Houston-based Kinder Morgan Inc. (KMI) is expanding its footprint in the Northeast with the $1.225 billion purchase of the Stagecoach natural gas pipeline and storage system from a joint venture between Crestwood Equity Partners LP and Consolidated Edison Inc. (ConEd).

The Stagecoach system consists of 185 miles of pipeline with multiple interconnects to major interstate natural gas pipelines, including Tennessee Gas Pipeline, a KMI subsidiary. It also includes four natural gas storage facilities with a total working gas capacity of 41 Bcf.

“These natural gas pipeline and storage facilities help connect natural gas supply sources and Northeast demand areas,” said KMI’s Kimberly Watson, president of Interstate Natural Gas Pipelines.

The Stagecoach purchase would deepen midstream giant KMI’s net natural gas storage position by around 8%. Management for the midstreamer touted its investments in storage assets for helping it meet the unprecedented demand stemming from Winter Storm Uri in February. Several of KMI’s Texas storage facilities were “on maximum withdrawal for days,” CEO Steven Kean said on the first quarter 2021 earnings call.

Watson added that natural gas has long been responsible for providing heat and hot water to homes and businesses in the Northeast. It now has an “increasingly vital role as a reliable, low emissions partner backing up growing renewable power generation.”

For its part, Northeast utility ConEd has expanded its efforts to reduce the use of fossil fuels for heating and has set its sights on “leading the transition to the clean energy future,” according to CEO Timothy Cawley. “This transaction is consistent with our strategy to deliver on that future.”

‘Industrial Logic’

Stagecoach’s potential sale has been a topic of discussion on several of Crestwood’s quarterly earnings calls over the past year.

In April, Crestwood management said the pipeline and storage system continued to see “record demand” as a result of increased production in the Marcellus Shale, with storage and transportation assets nearly 100% contracted. The assets were “performing well ahead of plan for the year,” which was expected to continue through the remainder of the year.

At the time, CEO Robert Phillips said the company was involved with several potential “quality” buyers for the Stagecoach assets, “which to us speaks to the real value of the asset at this point in time.”

However, it booked a $140 million goodwill impairment on its equity investment in Stagecoach during the quarter.

Analysts noted that KMI was able to purchase the Stagecoach assets with the $1.0 billion windfall it received from Uri.
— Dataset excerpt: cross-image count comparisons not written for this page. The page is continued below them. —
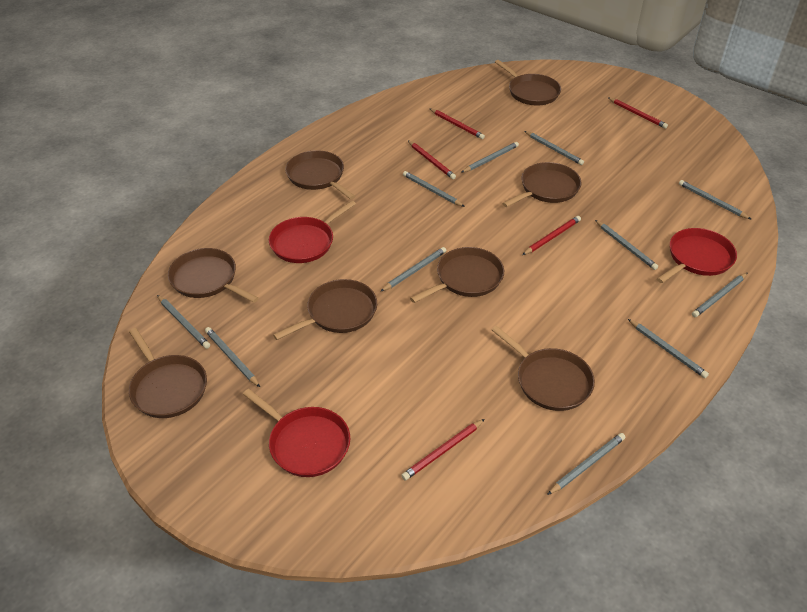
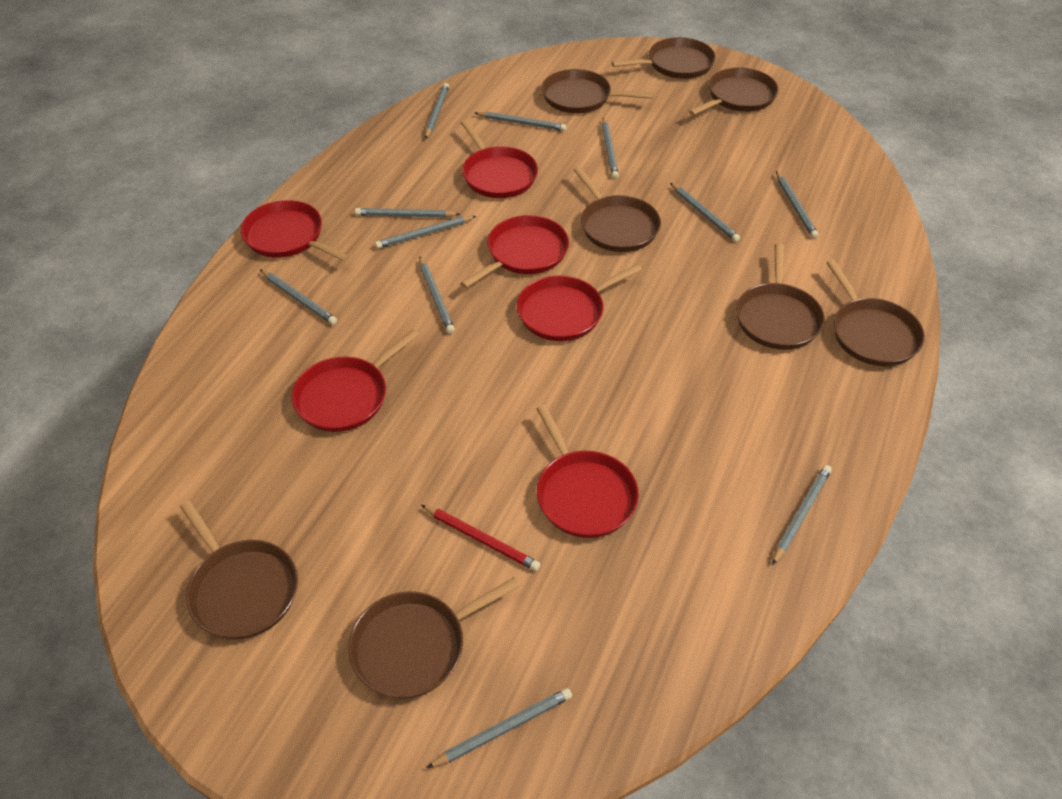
red pan: 3 -> 6
red pencil: 5 -> 1

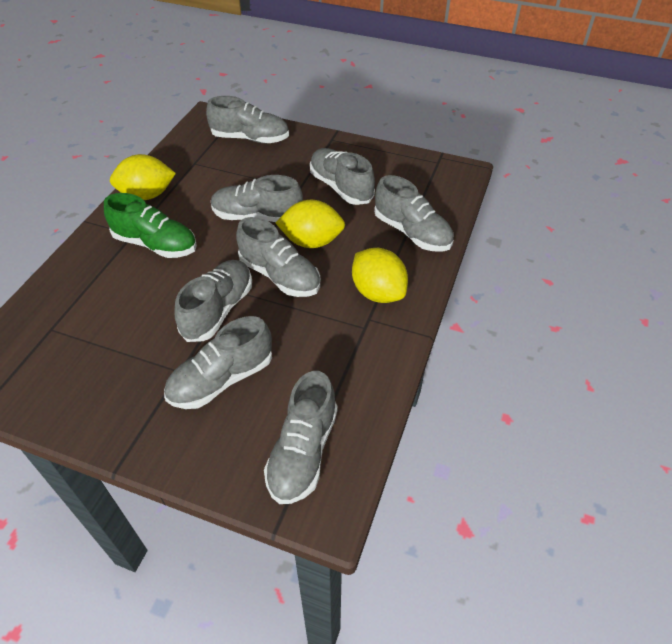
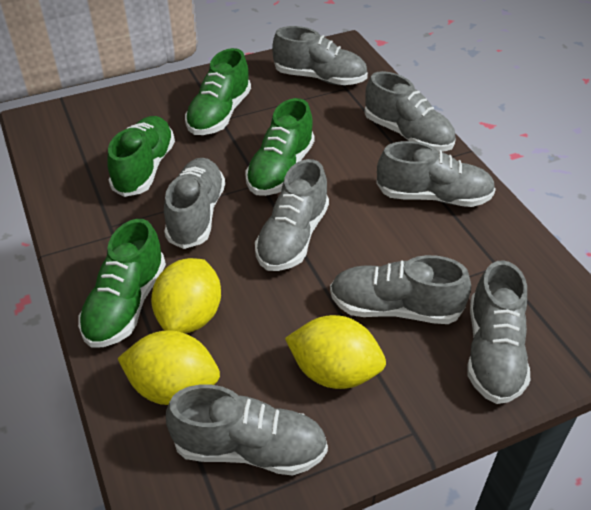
green shoe: 1 -> 4

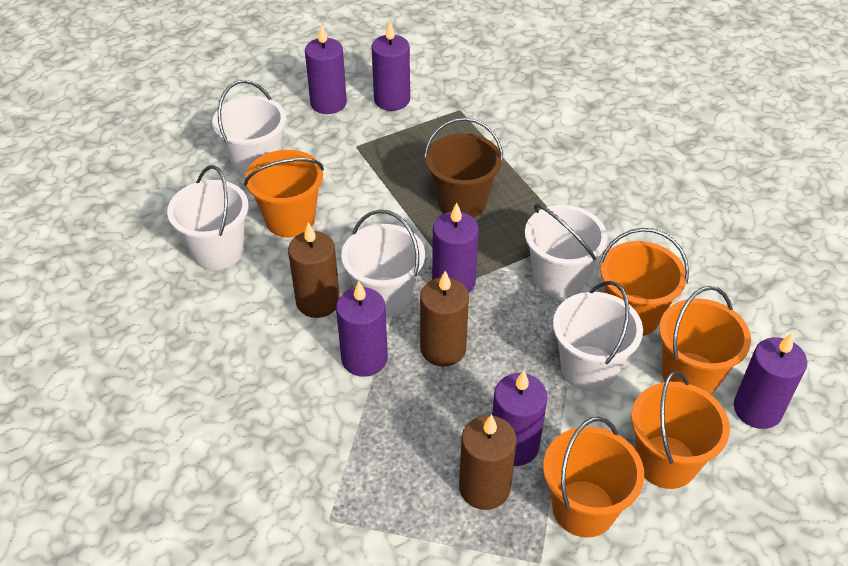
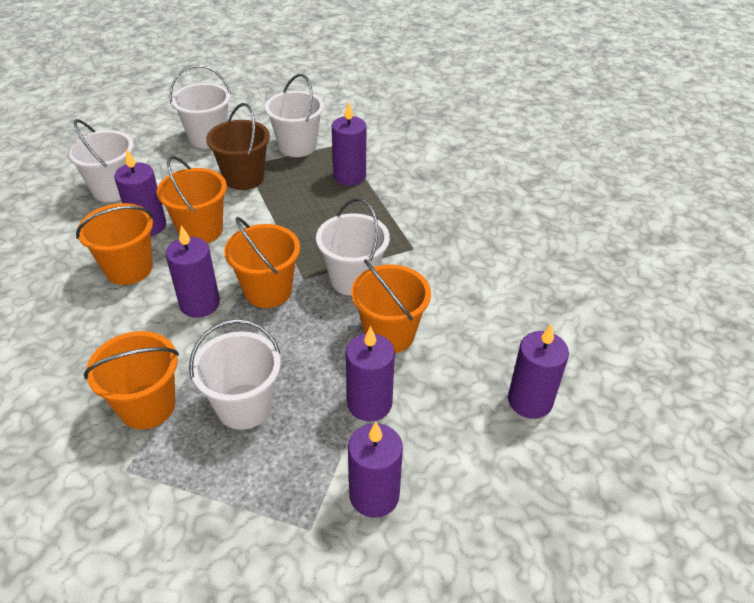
brown candle: 3 -> 0

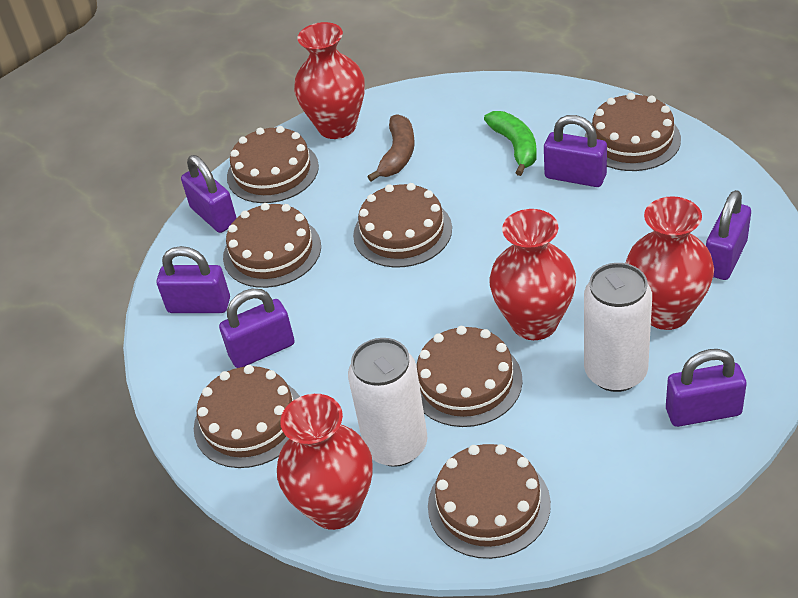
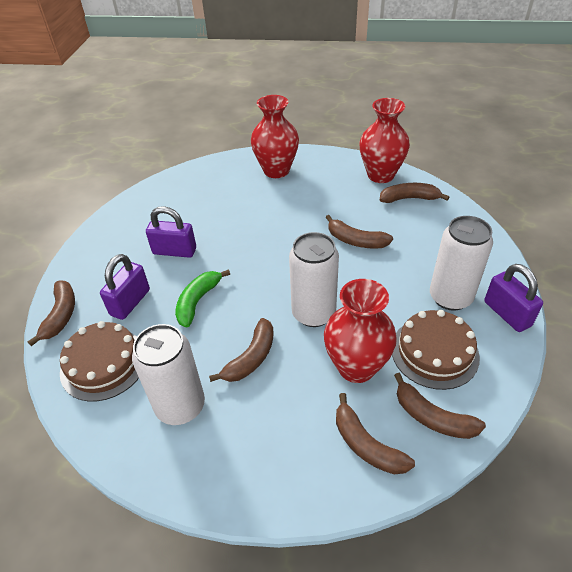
brown banana: 1 -> 6
brown cake: 7 -> 2
purple padlock: 6 -> 3
red vase: 4 -> 3
white can: 2 -> 3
Tudor, Pickering, Holt & Co. pointed out, however, that KMI stock’s modest underperformance following the announcement screens “reasonably,” as the acquisition comes at the expense of more rapid debt retirement or equity buybacks.

In April, KMI management indicated that it planned to reduce net debt with the unexpected increase in earnings. But Kean also noted that there may be “incremental investment opportunities” this year. The “selective, not programmatic” approach to share repurchases would remain the same.

Raymond James & Associates Inc. analysts said they “can’t fault the industrial logic of the transaction, as Stagecoach should fit in well with KMI’s broader U.S. northeast natural gas-focused asset base.”

However, the deal, expected to close in 3Q2021, arrives in the middle of a debate around the base business trends at KMI given the uncertainties around its revised 2021 guidance, according to the Raymond James team, led by analyst Justin Jenkins. The analysts noted that investors interpreted the revised guidance as lower for the remainder of the year after backing out the 1Q2021 upside.

Crestwood, as 50% owner, would receive $612.5 million in cash proceeds. This, according to Raymond James, would “materially” improve the balance sheet and “accelerate the deleveraging process.”

Strategically, the deal reorients Crestwood as a more gathering and processing-focused midstream player and also eliminates concerns that Crestwood could be the acquirer of ConEd’s 50% stake, the Raymond James analysts said. They noted that KMI’s ability to operate the asset, rather than Crestwood, “is one reason this particular combination of transaction partners makes sense.”

Crestwood and ConEd were represented by TD Securities as financial advisor and Latham & Watkins LLP as legal advisor.